The positive notions I held as to heredity, the traits and diseases in my kindred which I took so seriously, the disagreeable and morbid tendencies I noted in myself, had, as I have intimated, all combined to make me feel it would be wrong for me to marry. I used to argue with myself: “A man that I could esteem and love would be so far above me that he could never stoop to love me; if he did, he would not be the hero I thought him; and if I were to marry, and bring into the world children like myself, it would be a calamity indeed.” No, I would stop the perpetuation of beings like myself. It was a blind kind of altruism that actuated me, and not till I had the dream just mentioned did the personal side of the question occur to me; and then I learned how, as an individual, I should suffer in abiding by the stand I had taken. A lover at this time would probably have swept away all my fine theories and resolutions; but I had none, and serious work and interests were filling my days. But how illogical I was! It seemed never to occur to me that the same conditions that debarred me from marriage should debar my sister also; I was even anxious for her to marry, while so firmly convinced that it would be wrong for me. I evidently thought that all the seeds of disease and crankiness were in me alone and that I must let them die out.
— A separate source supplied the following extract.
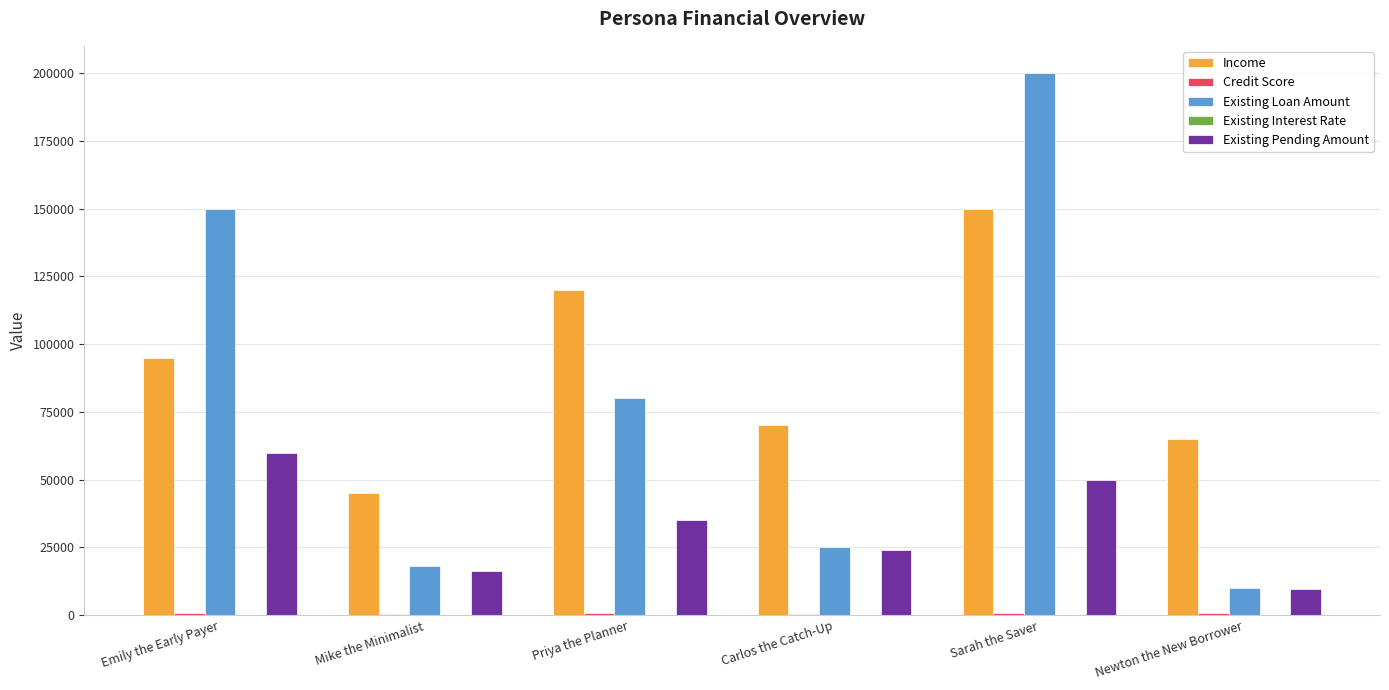

Between Priya the Planner and Carlos the Catch-Up, which series saw the biggest shift?

Existing Loan Amount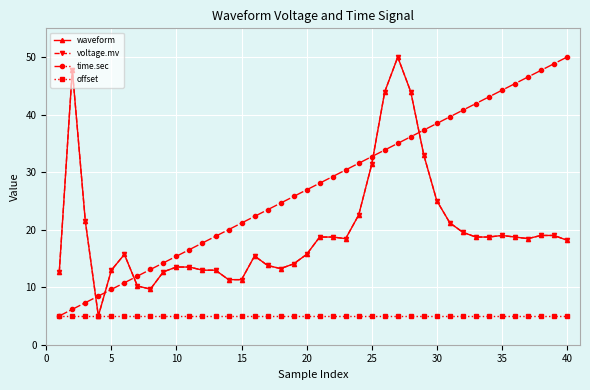

True or false: offset and voltage.mv cross at least once.

False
Now I know, too, that I exaggerated greatly the unfortunate family inheritance. My studies in this field, in subsequent years—inquiries into the family histories of many hundreds of persons—have shown me that my inheritance averages up well with that of most families. My own little knowledge in girlhood was a dangerous thing. Hypersensitive, and introspective to a degree, I took my own adolescent impressionability too seriously, losing sight of the fact that good as well as bad traits and tendencies are inherited; and that training, environment, and self-culture may do wonders to counteract undesirable proclivities. I assuredly locked the barn door before the horse was stolen and threw away the key. Though perhaps, in a way, so far as my sister was concerned, I was right, for she is of a more harmonious nature, more normal and typical, than I am. As to my brother, however, had I spent my life trying to bring about a deplorable hereditary combination, I could hardly have succeeded better than when, by the merest chance, and by my own act, I unwittingly enlisted Propinquity, which lost no time in bringing about his marriage with a neurotic girl who has since become the mother of his children. And yet four beautiful little beings (who seem to be unusually well endowed physically and mentally) gladden the lives of all of us, and as I reflect how much of the good and true there is in their inheritance, I am hopeful that, with such training and fortuitous environment as can be compassed, much can be done to counteract undesirable tendencies. But my soul sometimes contemplates all this—my early theories, and the actual conditions—with a grim smile: that it was I who brought it all about, I, the prudent one, the far-seeing, the stickler for observing the inexorable laws of heredity!
FOOTNOTE:
[3] The above was written in 1902. Now his hopes are nearly fulfilled, but he is no longer here to rejoice. All honour to him, and to others like him, who, true to their vision, were untiring in their efforts to bring it to realization!